During this process, I realized a few things that were helpful in getting me to this point. Maybe they will be helpful for you too.
1. There’s a lot that goes into food. Nourishment, taste and preferences, quality, and experience – just to name a few. Not every eating experience has all of these! I’m sure some experiences in Croatia will, but camp, no. I realized that if you don’t have all these components at the end of the day you still have food. That is a gift and a privilege that not everyone has. You still have nourishment that you can attempt to make work. Where can you get all the macronutrients together and maybe find some fiber that keeps your GI system healthy and move on. Where can you find satisfaction with what you’ve got?!
2. There will be opportunities for you to choose your food and have it in an ideal setting in the future and what a privilege that is! Just because I’m not having ideal eating experiences for a few days doesn’t mean I won’t have them in the future.
3. I will be ok without my “normal” food.
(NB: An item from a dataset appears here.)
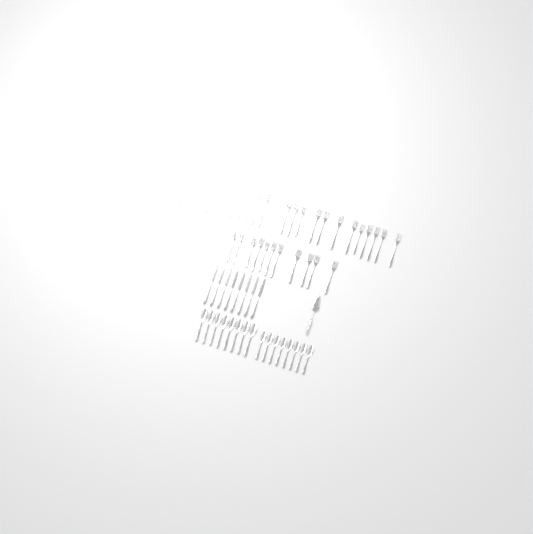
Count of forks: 35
In fact it will just taste that much better once I get home! A day without kale and days with some extra cake (or camp cookies) isn’t going to throw my or your body out of equilibrium.
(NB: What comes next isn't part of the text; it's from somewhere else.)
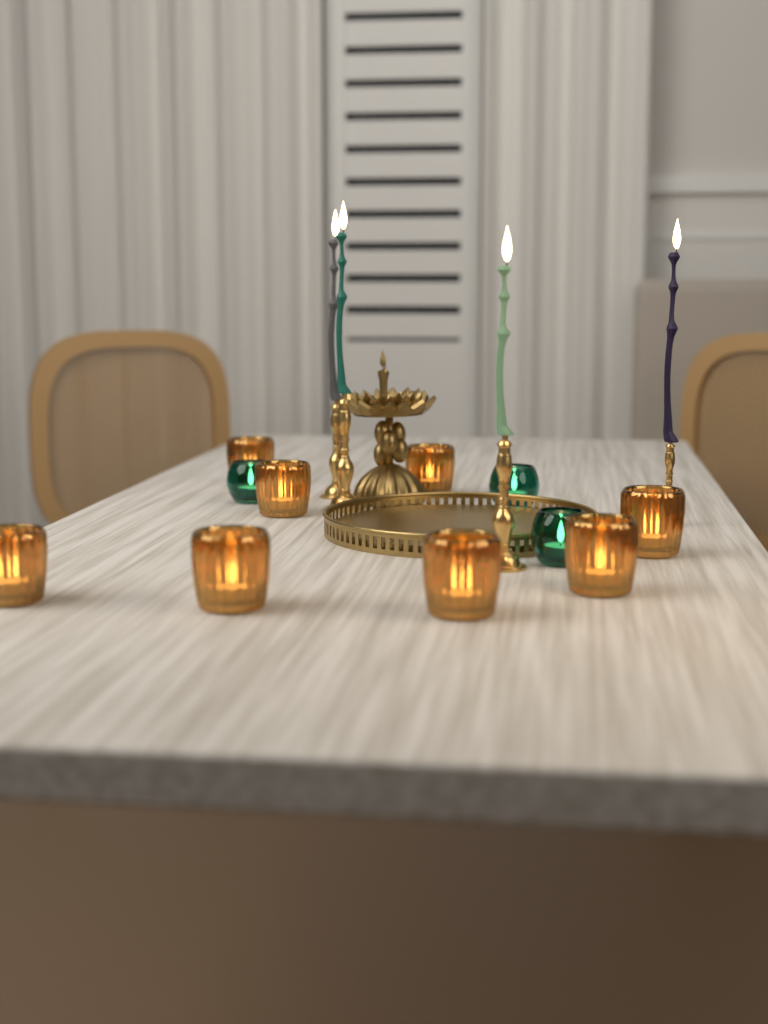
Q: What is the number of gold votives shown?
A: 8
4. Use this as an opportunity to try something new and focus on another enjoyable part of the meal. Why not experiment? I absolutely love the dining hall experience. The kids have cheering matches, play with cups on the table to the beat of the music, and we are all enjoying life together. What a wonderful thing. Carpe diem!
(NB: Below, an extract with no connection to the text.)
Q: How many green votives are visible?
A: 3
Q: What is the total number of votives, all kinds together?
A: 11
I share this with you because I think this is something many people struggle with when moving forward with intuitive eating. Making intuitive eating decisions when you have all the food and finances available is different than making intuitive eating decisions when you have limited choices and resources – that can be hard. I hope this post encourages you to try and embrace that hole in the wall restaurant or those baked beans on a camp fire. Food isn’t always the most gourmet and satisfying experience, but at the end of the day, it’s still food. And that’s something to be thankful for.